The three ply sandpaper isn’t best pleased by the discovery that it’s being left on the shelf by the news shoppers. It clearly isn’t the fault of their product, which comes with the seal of approval of the British establishment. Purveyors of sandpaper based lavatorial cleansing products get awarded knighthoods and OBEs and are granted interviews with really important politicians – you know, the ones who don’t live in Scotland. This is clearly a testament to the utility and product worthiness of an arse scraped raw. So the fact that this award winning product is being rejected by the punters can only be because they have been seduced by an alien cult which tells them stupid idiocies like they can wipe their behinds with something soft. The very idea.

The Unionist media doesn’t understand why its message has lost traction and continues to lose traction. It prefers to console itself with the familiar nostrums that it’s all because the SNP is bad. This makes the Scottish Unionist media the only media on the planet which reports the story of the boy who cried wolf as being all the fault of the wolf.

… Scotland deserves better. Scotland deserves a media that actually reflects the breadth and variety of opinions in this country.


Torn reborn the cries of our dismay

Are nothin’ to the wind but whose to mind

… Gardham’s pique at people daring to accurately anticipate and appropriately mock the media’s coverage is revealing.

Before the referendum, Scotland’s media essentially answered to nobody. Journalists were – and are – professionally scrutinised by no-one, yet in addition to the platform of their own newspapers are given free rein as commentators and pundits on air, never to be challenged or questioned. (Simon Johnson of the Telegraph, for example, at no point had to explain his actions over “Memogate” in public.)

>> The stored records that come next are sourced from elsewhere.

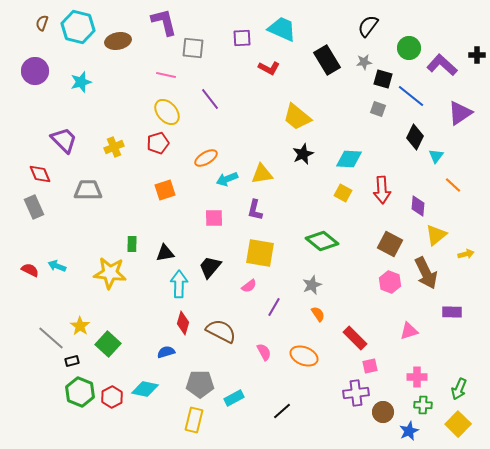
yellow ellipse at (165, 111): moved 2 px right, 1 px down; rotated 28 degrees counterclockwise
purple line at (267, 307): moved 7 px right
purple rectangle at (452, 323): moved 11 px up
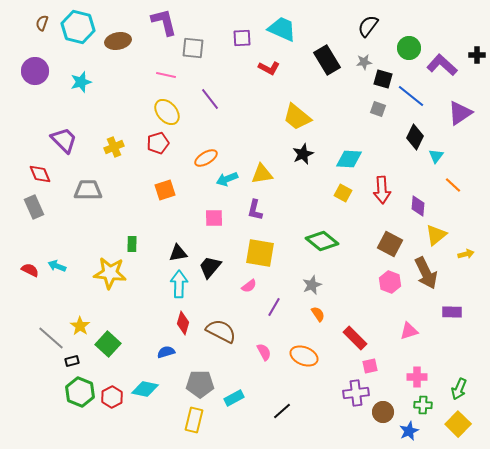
black triangle at (165, 253): moved 13 px right
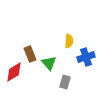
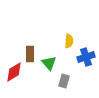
brown rectangle: rotated 21 degrees clockwise
gray rectangle: moved 1 px left, 1 px up
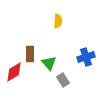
yellow semicircle: moved 11 px left, 20 px up
gray rectangle: moved 1 px left, 1 px up; rotated 48 degrees counterclockwise
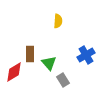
blue cross: moved 2 px up; rotated 12 degrees counterclockwise
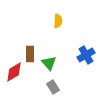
gray rectangle: moved 10 px left, 7 px down
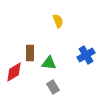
yellow semicircle: rotated 24 degrees counterclockwise
brown rectangle: moved 1 px up
green triangle: rotated 42 degrees counterclockwise
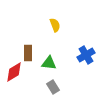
yellow semicircle: moved 3 px left, 4 px down
brown rectangle: moved 2 px left
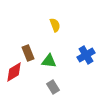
brown rectangle: rotated 21 degrees counterclockwise
green triangle: moved 2 px up
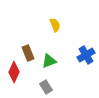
green triangle: rotated 28 degrees counterclockwise
red diamond: rotated 35 degrees counterclockwise
gray rectangle: moved 7 px left
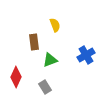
brown rectangle: moved 6 px right, 11 px up; rotated 14 degrees clockwise
green triangle: moved 1 px right, 1 px up
red diamond: moved 2 px right, 5 px down
gray rectangle: moved 1 px left
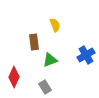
red diamond: moved 2 px left
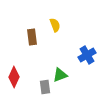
brown rectangle: moved 2 px left, 5 px up
blue cross: moved 1 px right
green triangle: moved 10 px right, 15 px down
gray rectangle: rotated 24 degrees clockwise
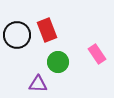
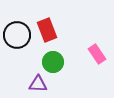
green circle: moved 5 px left
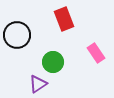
red rectangle: moved 17 px right, 11 px up
pink rectangle: moved 1 px left, 1 px up
purple triangle: rotated 36 degrees counterclockwise
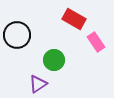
red rectangle: moved 10 px right; rotated 40 degrees counterclockwise
pink rectangle: moved 11 px up
green circle: moved 1 px right, 2 px up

Since the rise of the new media, many have reacted with fury and indignation to being held to account in the way they conduct themselves. As sites like Wings and others reveal mistruths and distortions day after day, hacks lash out with a level of venom that appears in inverse proportion to their papers’ plummetting sales figures.

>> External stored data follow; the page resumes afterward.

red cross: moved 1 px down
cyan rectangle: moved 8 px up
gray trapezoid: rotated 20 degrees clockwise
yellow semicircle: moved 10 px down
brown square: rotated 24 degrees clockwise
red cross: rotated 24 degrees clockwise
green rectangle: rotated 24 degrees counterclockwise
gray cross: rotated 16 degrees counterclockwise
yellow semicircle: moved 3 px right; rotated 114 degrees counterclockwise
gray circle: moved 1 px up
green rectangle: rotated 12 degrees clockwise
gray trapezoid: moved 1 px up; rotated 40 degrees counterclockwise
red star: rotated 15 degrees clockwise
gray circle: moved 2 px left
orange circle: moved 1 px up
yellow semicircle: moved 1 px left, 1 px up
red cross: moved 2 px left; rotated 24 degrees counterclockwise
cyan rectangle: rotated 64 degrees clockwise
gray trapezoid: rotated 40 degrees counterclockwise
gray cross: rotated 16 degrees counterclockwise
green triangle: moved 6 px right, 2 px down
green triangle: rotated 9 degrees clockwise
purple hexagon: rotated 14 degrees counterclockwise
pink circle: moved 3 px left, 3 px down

The half of the Scottish population that’s almost totally unrepresented on newsagents’ shelves (except when it’s being insulted as a bunch of unthinking brainwashed cultist drones, of course) simply doesn’t listen to the likes of Magnus Gardham any more. He and his ilk, ironically, have infantilised journalism by reducing it to gossip and smears and hysterical hyperbole about things people say on Twitter.

So often have the press cried “Wolf!” over stories which crumbled to nothing under the slightest examination (for examples, stick a pin in just about any page of this site’s “media” category over the last four years) that millions of Scots now react to their latest screaming banner headlines with a mixture of contempt, amusement and pity.

The more Gardham and his colleagues circle the wagons and bay their rage at the ungrateful public, the less credible they become. If they want their “scrutiny” of the Scottish Government to be respected, readers may feel they perhaps ought to give some consideration to greatly increasing the quality of it. Because at the moment, it’s being treated with the exact amount of dignity that it deserves.